I'm sure by now, some folks have already seen this story, but I have been wanting to rant about it since I saw it on the news yesterday morning, and this is the first chance I have gotten.
Coach suing 14-year-old over Little League Baseball celebration
As the Human Torch would say...Flame On!
First of all, if I was a judge, I throw this out for lack of evidence. I know...a civil trial doesn't have the same proof standards as a criminal trial, but, by the coaches own statement, he felt something in his heel, and then turned around and saw the helmet on the ground. NO ONE seems to have seen the helmet hit his ankle and cause this injury...and also by his own paperwork, he had a pre-existing Achilles condition. These things go without helmet's hitting them...ask Dan Marino and Vince Wilfork, who both suffered non-contact Achilles injuries.
So, that's one. Two is the fact that we seem to have lost the grip on the fact that sometimes, accidents just happen! Bad things sometimes happen to good people.
I have heard that where some people work, safety is a huge priority. It's not just priority #1, it's #1A, and #1B. If you want to know my opinion on this, I recommend you watch this Ted Talks video with Mike Rowe(it's long...for the point in question, jump to 13:09....but the whole video is worth watching).
The increasingly prevailing opinion is that ALL accidents are preventable...which I just have a hard time always getting behind.

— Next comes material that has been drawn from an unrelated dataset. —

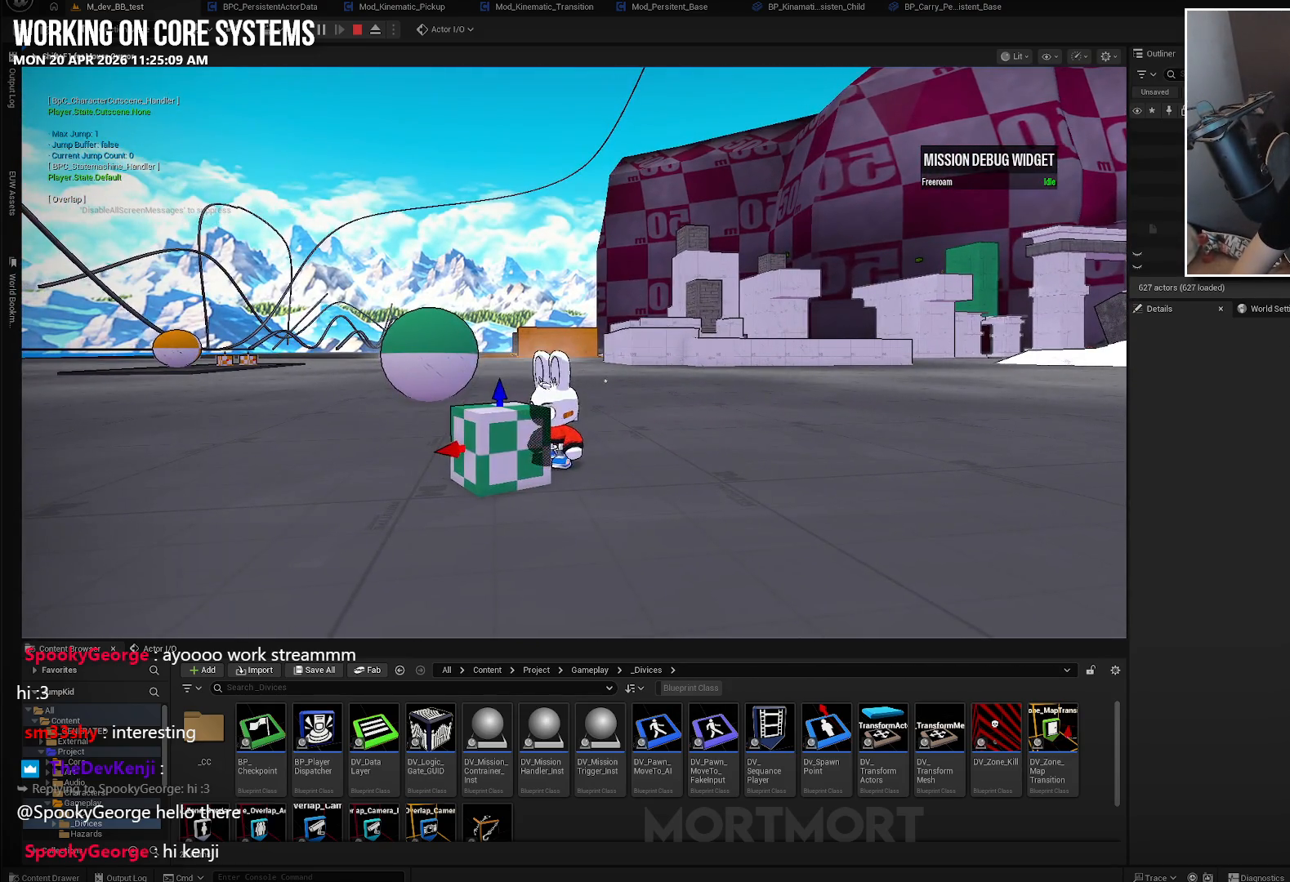
{"buttons": [], "left_stick": "center", "right_stick": "center", "events": [[34, "left_stick", "down-left"], [234, "left_stick", "center"], [250, "Y", "down"], [384, "Y", "up"]]}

Can you make it tougher to have accidents? Yes. But...unless you bubble wrap the world(can't bubble wrap the person, than you have a suffocation hazard), there is ALWAYS going to be something you haven't thought of, whenever people try to walk, talk and chew gum at the same time. There is some measure of risk in doing anything.
You get out of bed, you might stub your toe on the dresser. Stay in bed, you might get bed sores.
You coach little league, and a helmet thrown in a moment of celebration(an act taken THOUSANDS of times a year), is eventually going to take that one goofy bounce, and potentially hit your Achilles Tendon.